*Exercise details*. Format the lines of these records as a numbered list, omitting any blank lines.

*Input data*.
■ ■ ■ ■ ■

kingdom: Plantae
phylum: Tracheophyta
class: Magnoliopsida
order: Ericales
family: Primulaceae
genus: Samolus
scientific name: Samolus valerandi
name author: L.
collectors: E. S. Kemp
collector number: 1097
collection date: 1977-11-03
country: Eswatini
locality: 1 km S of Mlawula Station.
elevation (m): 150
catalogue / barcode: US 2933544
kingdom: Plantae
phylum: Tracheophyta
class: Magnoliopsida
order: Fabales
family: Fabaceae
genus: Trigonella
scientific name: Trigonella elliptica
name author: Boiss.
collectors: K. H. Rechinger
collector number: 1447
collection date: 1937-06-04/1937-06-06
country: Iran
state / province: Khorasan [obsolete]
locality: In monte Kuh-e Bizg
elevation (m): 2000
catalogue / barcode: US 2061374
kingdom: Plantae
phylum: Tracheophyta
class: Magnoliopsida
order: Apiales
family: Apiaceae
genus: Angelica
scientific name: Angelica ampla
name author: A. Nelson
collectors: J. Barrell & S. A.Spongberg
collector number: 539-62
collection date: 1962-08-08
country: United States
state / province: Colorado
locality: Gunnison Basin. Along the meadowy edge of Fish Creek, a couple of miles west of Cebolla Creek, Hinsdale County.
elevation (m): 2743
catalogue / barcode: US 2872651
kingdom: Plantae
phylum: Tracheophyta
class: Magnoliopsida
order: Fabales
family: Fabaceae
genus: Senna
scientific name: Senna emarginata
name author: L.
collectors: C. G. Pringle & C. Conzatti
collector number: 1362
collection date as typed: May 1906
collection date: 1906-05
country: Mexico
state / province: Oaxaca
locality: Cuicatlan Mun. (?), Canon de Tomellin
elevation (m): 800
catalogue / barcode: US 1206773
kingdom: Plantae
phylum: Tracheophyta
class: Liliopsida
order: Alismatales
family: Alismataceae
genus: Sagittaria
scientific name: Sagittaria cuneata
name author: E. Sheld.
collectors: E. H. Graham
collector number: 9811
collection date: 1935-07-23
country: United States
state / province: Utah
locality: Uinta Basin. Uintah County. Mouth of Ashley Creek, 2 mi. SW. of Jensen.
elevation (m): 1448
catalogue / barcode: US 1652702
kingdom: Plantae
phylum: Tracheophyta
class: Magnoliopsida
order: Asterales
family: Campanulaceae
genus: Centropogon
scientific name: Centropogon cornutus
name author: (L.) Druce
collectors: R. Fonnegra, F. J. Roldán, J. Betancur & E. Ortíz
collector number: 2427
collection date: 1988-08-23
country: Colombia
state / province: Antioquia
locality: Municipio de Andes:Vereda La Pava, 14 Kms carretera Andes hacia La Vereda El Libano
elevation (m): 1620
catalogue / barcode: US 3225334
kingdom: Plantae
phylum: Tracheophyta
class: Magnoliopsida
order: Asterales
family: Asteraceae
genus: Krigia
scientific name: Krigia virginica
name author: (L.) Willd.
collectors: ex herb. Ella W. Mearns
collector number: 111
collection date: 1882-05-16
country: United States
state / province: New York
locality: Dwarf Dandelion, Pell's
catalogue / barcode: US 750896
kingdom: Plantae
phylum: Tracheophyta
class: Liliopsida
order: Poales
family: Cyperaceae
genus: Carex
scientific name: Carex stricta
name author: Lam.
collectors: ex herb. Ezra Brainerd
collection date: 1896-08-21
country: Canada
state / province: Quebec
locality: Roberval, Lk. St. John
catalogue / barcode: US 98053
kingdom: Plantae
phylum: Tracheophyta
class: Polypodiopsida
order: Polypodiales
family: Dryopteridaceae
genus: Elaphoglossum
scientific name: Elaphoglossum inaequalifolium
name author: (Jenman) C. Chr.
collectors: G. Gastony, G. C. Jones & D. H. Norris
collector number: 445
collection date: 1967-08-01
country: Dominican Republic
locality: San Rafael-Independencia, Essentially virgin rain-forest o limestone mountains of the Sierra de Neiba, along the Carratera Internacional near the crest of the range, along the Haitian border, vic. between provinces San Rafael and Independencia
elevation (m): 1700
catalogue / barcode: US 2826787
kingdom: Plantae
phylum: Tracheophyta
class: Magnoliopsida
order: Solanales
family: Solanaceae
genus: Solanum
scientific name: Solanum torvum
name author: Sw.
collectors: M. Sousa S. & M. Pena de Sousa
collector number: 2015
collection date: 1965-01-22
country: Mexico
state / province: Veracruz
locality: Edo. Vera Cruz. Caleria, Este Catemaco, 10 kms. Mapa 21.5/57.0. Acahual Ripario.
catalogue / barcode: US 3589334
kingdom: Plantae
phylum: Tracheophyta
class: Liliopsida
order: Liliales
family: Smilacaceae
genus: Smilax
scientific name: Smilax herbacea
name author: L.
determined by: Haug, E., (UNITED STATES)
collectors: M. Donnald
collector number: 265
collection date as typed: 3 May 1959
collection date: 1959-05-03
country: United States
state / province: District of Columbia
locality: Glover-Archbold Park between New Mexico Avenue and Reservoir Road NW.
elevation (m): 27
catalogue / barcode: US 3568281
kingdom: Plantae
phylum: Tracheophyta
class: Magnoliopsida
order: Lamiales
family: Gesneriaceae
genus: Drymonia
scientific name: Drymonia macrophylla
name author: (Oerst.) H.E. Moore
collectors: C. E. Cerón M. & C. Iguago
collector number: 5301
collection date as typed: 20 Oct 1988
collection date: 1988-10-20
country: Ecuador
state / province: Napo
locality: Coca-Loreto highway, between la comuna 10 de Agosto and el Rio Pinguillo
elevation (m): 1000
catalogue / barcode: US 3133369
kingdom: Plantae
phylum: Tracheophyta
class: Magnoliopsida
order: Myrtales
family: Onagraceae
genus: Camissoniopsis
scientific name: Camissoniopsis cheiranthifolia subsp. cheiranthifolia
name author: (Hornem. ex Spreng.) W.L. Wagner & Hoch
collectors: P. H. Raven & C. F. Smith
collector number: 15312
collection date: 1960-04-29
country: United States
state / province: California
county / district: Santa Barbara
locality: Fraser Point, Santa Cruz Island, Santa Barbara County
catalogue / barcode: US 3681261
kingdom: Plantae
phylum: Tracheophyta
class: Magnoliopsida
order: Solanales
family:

■ ■ ■ ■ ■

*Answer in full*.
1. kingdom: Plantae
2. phylum: Tracheophyta
3. class: Magnoliopsida
4. order: Ericales
5. family: Primulaceae
6. genus: Samolus
7. scientific name: Samolus valerandi
8. name author: L.
9. collectors: E. S. Kemp
10. collector number: 1097
11. collection date: 1977-11-03
12. country: Eswatini
13. locality: 1 km S of Mlawula Station.
14. elevation (m): 150
15. catalogue / barcode: US 2933544
16. kingdom: Plantae
17. phylum: Tracheophyta
18. class: Magnoliopsida
19. order: Fabales
20. family: Fabaceae
21. genus: Trigonella
22. scientific name: Trigonella elliptica
23. name author: Boiss.
24. collectors: K. H. Rechinger
25. collector number: 1447
26. collection date: 1937-06-04/1937-06-06
27. country: Iran
28. state / province: Khorasan [obsolete]
29. locality: In monte Kuh-e Bizg
30. elevation (m): 2000
31. catalogue / barcode: US 2061374
32. kingdom: Plantae
33. phylum: Tracheophyta
34. class: Magnoliopsida
35. order: Apiales
36. family: Apiaceae
37. genus: Angelica
38. scientific name: Angelica ampla
39. name author: A. Nelson
40. collectors: J. Barrell & S. A.Spongberg
41. collector number: 539-62
42. collection date: 1962-08-08
43. country: United States
44. state / province: Colorado
45. locality: Gunnison Basin. Along the meadowy edge of Fish Creek, a couple of miles west of Cebolla Creek, Hinsdale County.
46. elevation (m): 2743
47. catalogue / barcode: US 2872651
48. kingdom: Plantae
49. phylum: Tracheophyta
50. class: Magnoliopsida
51. order: Fabales
52. family: Fabaceae
53. genus: Senna
54. scientific name: Senna emarginata
55. name author: L.
56. collectors: C. G. Pringle & C. Conzatti
57. collector number: 1362
58. collection date as typed: May 1906
59. collection date: 1906-05
60. country: Mexico
61. state / province: Oaxaca
62. locality: Cuicatlan Mun. (?), Canon de Tomellin
63. elevation (m): 800
64. catalogue / barcode: US 1206773
65. kingdom: Plantae
66. phylum: Tracheophyta
67. class: Liliopsida
68. order: Alismatales
69. family: Alismataceae
70. genus: Sagittaria
71. scientific name: Sagittaria cuneata
72. name author: E. Sheld.
73. collectors: E. H. Graham
74. collector number: 9811
75. collection date: 1935-07-23
76. country: United States
77. state / province: Utah
78. locality: Uinta Basin. Uintah County. Mouth of Ashley Creek, 2 mi. SW. of Jensen.
79. elevation (m): 1448
80. catalogue / barcode: US 1652702
81. kingdom: Plantae
82. phylum: Tracheophyta
83. class: Magnoliopsida
84. order: Asterales
85. family: Campanulaceae
86. genus: Centropogon
87. scientific name: Centropogon cornutus
88. name author: (L.) Druce
89. collectors: R. Fonnegra, F. J. Roldán, J. Betancur & E. Ortíz
90. collector number: 2427
91. collection date: 1988-08-23
92. country: Colombia
93. state / province: Antioquia
94. locality: Municipio de Andes:Vereda La Pava, 14 Kms carretera Andes hacia La Vereda El Libano
95. elevation (m): 1620
96. catalogue / barcode: US 3225334
97. kingdom: Plantae
98. phylum: Tracheophyta
99. class: Magnoliopsida
100. order: Asterales
101. family: Asteraceae
102. genus: Krigia
103. scientific name: Krigia virginica
104. name author: (L.) Willd.
105. collectors: ex herb. Ella W. Mearns
106. collector number: 111
107. collection date: 1882-05-16
108. country: United States
109. state / province: New York
110. locality: Dwarf Dandelion, Pell's
111. catalogue / barcode: US 750896
112. kingdom: Plantae
113. phylum: Tracheophyta
114. class: Liliopsida
115. order: Poales
116. family: Cyperaceae
117. genus: Carex
118. scientific name: Carex stricta
119. name author: Lam.
120. collectors: ex herb. Ezra Brainerd
121. collection date: 1896-08-21
122. country: Canada
123. state / province: Quebec
124. locality: Roberval, Lk. St. John
125. catalogue / barcode: US 98053
126. kingdom: Plantae
127. phylum: Tracheophyta
128. class: Polypodiopsida
129. order: Polypodiales
130. family: Dryopteridaceae
131. genus: Elaphoglossum
132. scientific name: Elaphoglossum inaequalifolium
133. name author: (Jenman) C. Chr.
134. collectors: G. Gastony, G. C. Jones & D. H. Norris
135. collector number: 445
136. collection date: 1967-08-01
137. country: Dominican Republic
138. locality: San Rafael-Independencia, Essentially virgin rain-forest o limestone mountains of the Sierra de Neiba, along the Carratera Internacional near the crest of the range, along the Haitian border, vic. between provinces San Rafael and Independencia
139. elevation (m): 1700
140. catalogue / barcode: US 2826787
141. kingdom: Plantae
142. phylum: Tracheophyta
143. class: Magnoliopsida
144. order: Solanales
145. family: Solanaceae
146. genus: Solanum
147. scientific name: Solanum torvum
148. name author: Sw.
149. collectors: M. Sousa S. & M. Pena de Sousa
150. collector number: 2015
151. collection date: 1965-01-22
152. country: Mexico
153. state / province: Veracruz
154. locality: Edo. Vera Cruz. Caleria, Este Catemaco, 10 kms. Mapa 21.5/57.0. Acahual Ripario.
155. catalogue / barcode: US 3589334
156. kingdom: Plantae
157. phylum: Tracheophyta
158. class: Liliopsida
159. order: Liliales
160. family: Smilacaceae
161. genus: Smilax
162. scientific name: Smilax herbacea
163. name author: L.
164. determined by: Haug, E., (UNITED STATES)
165. collectors: M. Donnald
166. collector number: 265
167. collection date as typed: 3 May 1959
168. collection date: 1959-05-03
169. country: United States
170. state / province: District of Columbia
171. locality: Glover-Archbold Park between New Mexico Avenue and Reservoir Road NW.
172. elevation (m): 27
173. catalogue / barcode: US 3568281
174. kingdom: Plantae
175. phylum: Tracheophyta
176. class: Magnoliopsida
177. order: Lamiales
178. family: Gesneriaceae
179. genus: Drymonia
180. scientific name: Drymonia macrophylla
181. name author: (Oerst.) H.E. Moore
182. collectors: C. E. Cerón M. & C. Iguago
183. collector number: 5301
184. collection date as typed: 20 Oct 1988
185. collection date: 1988-10-20
186. country: Ecuador
187. state / province: Napo
188. locality: Coca-Loreto highway, between la comuna 10 de Agosto and el Rio Pinguillo
189. elevation (m): 1000
190. catalogue / barcode: US 3133369
191. kingdom: Plantae
192. phylum: Tracheophyta
193. class: Magnoliopsida
194. order: Myrtales
195. family: Onagraceae
196. genus: Camissoniopsis
197. scientific name: Camissoniopsis cheiranthifolia subsp. cheiranthifolia
198. name author: (Hornem. ex Spreng.) W.L. Wagner & Hoch
199. collectors: P. H. Raven & C. F. Smith
200. collector number: 15312
201. collection date: 1960-04-29
202. country: United States
203. state / province: California
204. county / district: Santa Barbara
205. locality: Fraser Point, Santa Cruz Island, Santa Barbara County
206. catalogue / barcode: US 3681261
207. kingdom: Plantae
208. phylum: Tracheophyta
209. class: Magnoliopsida
210. order: Solanales
211. family:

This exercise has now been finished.